=== EXERCISE GOAL ===
Images should be left out, and everything else in the listing reproduced exactly.

* * * * *

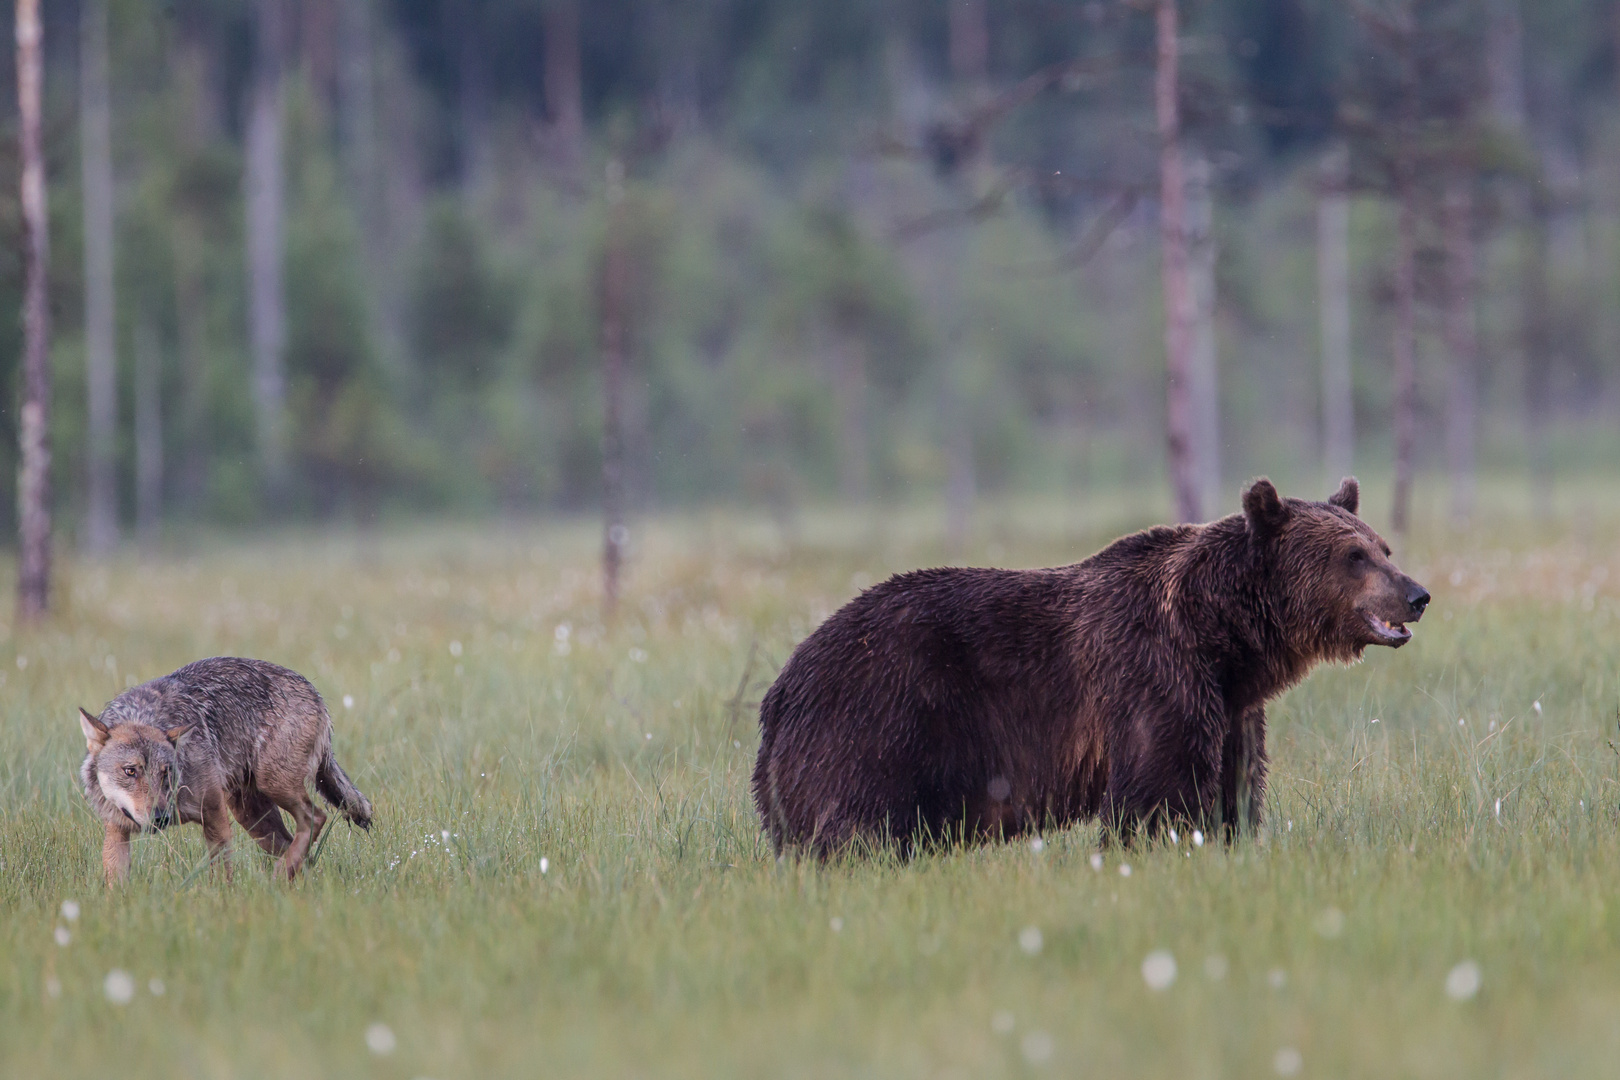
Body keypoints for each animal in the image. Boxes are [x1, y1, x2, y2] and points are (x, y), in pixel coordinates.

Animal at [751, 476, 1425, 854]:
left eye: (1384, 547)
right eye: (1353, 555)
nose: (1417, 594)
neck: (1223, 635)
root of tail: (781, 688)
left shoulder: (1232, 705)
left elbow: (1234, 785)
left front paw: (1229, 837)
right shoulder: (1154, 675)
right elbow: (1158, 790)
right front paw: (1156, 845)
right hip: (876, 718)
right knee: (853, 821)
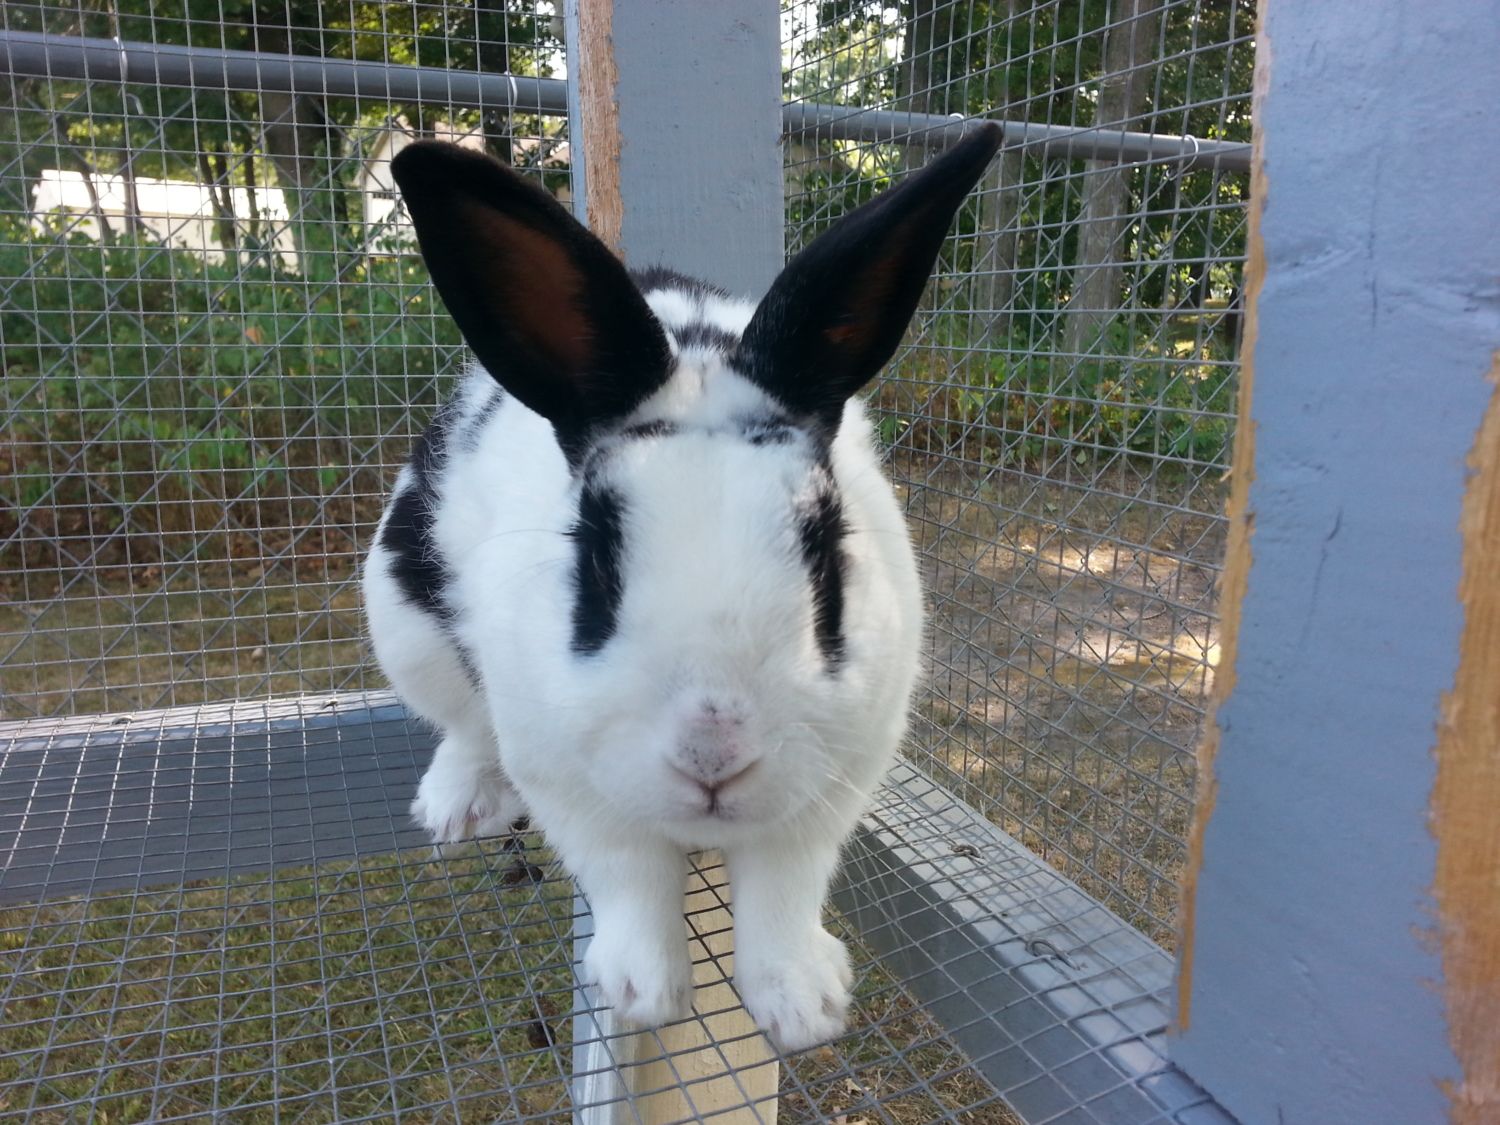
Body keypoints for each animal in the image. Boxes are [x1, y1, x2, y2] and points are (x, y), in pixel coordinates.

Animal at [363, 124, 1002, 1051]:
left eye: (824, 551)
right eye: (595, 560)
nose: (713, 756)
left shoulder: (836, 779)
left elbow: (784, 886)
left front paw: (804, 1005)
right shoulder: (565, 777)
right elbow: (627, 875)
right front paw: (642, 991)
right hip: (404, 618)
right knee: (461, 726)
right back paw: (453, 807)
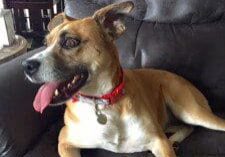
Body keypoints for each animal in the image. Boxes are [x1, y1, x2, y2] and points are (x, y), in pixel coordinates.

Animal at [22, 1, 225, 157]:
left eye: (71, 42)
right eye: (45, 43)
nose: (26, 65)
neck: (102, 103)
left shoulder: (159, 141)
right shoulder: (65, 141)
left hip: (191, 111)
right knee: (185, 127)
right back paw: (175, 140)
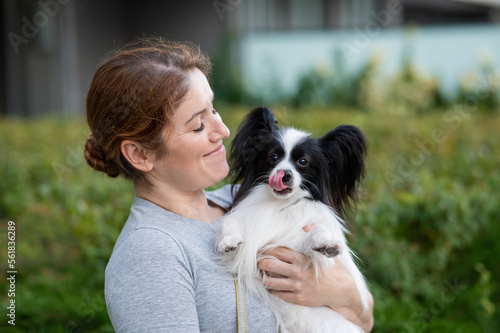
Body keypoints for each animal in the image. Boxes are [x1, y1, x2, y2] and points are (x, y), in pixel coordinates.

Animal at [216, 107, 372, 332]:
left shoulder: (297, 248)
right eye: (273, 157)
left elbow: (317, 232)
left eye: (303, 162)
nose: (285, 174)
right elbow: (229, 221)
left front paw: (326, 243)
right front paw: (228, 240)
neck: (279, 204)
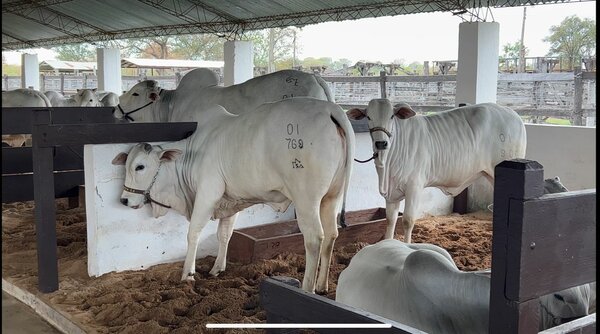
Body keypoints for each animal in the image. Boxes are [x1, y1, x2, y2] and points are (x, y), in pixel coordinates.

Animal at [110, 97, 354, 292]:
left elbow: (193, 233)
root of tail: (331, 108)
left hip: (306, 199)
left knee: (314, 238)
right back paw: (322, 286)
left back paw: (307, 288)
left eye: (140, 167)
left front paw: (188, 274)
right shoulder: (231, 201)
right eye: (127, 165)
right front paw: (217, 268)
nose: (124, 199)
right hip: (331, 197)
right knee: (331, 235)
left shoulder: (207, 194)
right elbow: (224, 234)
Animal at [346, 99, 524, 243]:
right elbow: (390, 220)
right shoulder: (391, 193)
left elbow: (408, 220)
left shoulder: (414, 187)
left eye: (391, 116)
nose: (381, 143)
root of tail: (513, 114)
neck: (386, 165)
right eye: (369, 117)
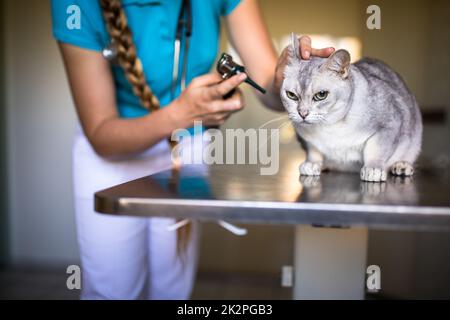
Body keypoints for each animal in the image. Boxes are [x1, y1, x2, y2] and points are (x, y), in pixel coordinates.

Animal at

* * * * *

=== REPLY ===
Body keypoints for each animal in the image. Boxes are [x1, y1, x2, y2] and points are (x, y), in pixel coordinates.

Animal at [751, 476, 1425, 854]:
left eye: (1384, 547)
right eye: (1353, 555)
nose: (1417, 594)
neck: (1223, 635)
root of tail: (781, 688)
left shoulder: (1232, 705)
left elbow: (1234, 785)
left front paw: (1229, 837)
right shoulder: (1154, 675)
right elbow: (1158, 790)
right front paw: (1156, 845)
right hip: (876, 718)
right knee: (853, 821)
Body keypoints for each animal in the image. Boxes are [x1, y1, x2, y2] and points are (x, y), in pixel coordinates.

Animal at [363, 124, 1002, 1051]:
left eye: (824, 551)
right eye: (595, 560)
nose: (713, 756)
left shoulder: (836, 779)
left elbow: (784, 886)
left front paw: (804, 1005)
right shoulder: (565, 777)
right elbow: (627, 875)
right front paw: (642, 991)
right hip: (404, 618)
right knee: (461, 726)
right back paw: (453, 807)
Body keypoints for each animal in the image. Boxes are [x1, y1, x2, y2] and points are (x, y), in pixel coordinates.

Animal at [22, 1, 225, 157]:
left eye: (71, 42)
right eye: (45, 43)
nose: (26, 65)
neck: (102, 103)
left shoulder: (159, 141)
right shoulder: (65, 141)
left hip: (191, 111)
right knee: (185, 127)
right back paw: (175, 140)
Body keypoints for each animal in the image. Boxes are [x1, y1, x2, y2] and points are (x, y), in pixel coordinates.

Animal at [216, 107, 372, 332]:
left shoulder: (297, 248)
right eye: (273, 157)
left elbow: (317, 232)
left eye: (303, 162)
nose: (285, 174)
right elbow: (229, 221)
left front paw: (326, 243)
right front paw: (228, 240)
neck: (279, 204)
Body keypoints for each animal in the image. Boxes are [x1, y1, x2, y2] and points are (x, y), in pixel coordinates.

Animal at [110, 97, 354, 292]:
left elbow: (193, 233)
root of tail: (331, 108)
left hip: (306, 199)
left knee: (314, 238)
right back paw: (322, 286)
left back paw: (307, 288)
left eye: (140, 167)
left front paw: (188, 274)
right shoulder: (231, 201)
right eye: (127, 165)
right front paw: (217, 268)
nose: (124, 199)
right hip: (331, 197)
right knee: (331, 235)
left shoulder: (207, 194)
right elbow: (224, 234)
Animal at [346, 99, 524, 243]:
right elbow: (390, 220)
right shoulder: (391, 193)
left elbow: (408, 220)
left shoulder: (414, 187)
left eye: (391, 116)
nose: (381, 143)
root of tail: (513, 114)
neck: (386, 165)
right eye: (369, 117)
Body keypoints for each animal in the image. Boxes are [x1, y1, x2, y2] and points are (x, y), in pixel coordinates.

Animal at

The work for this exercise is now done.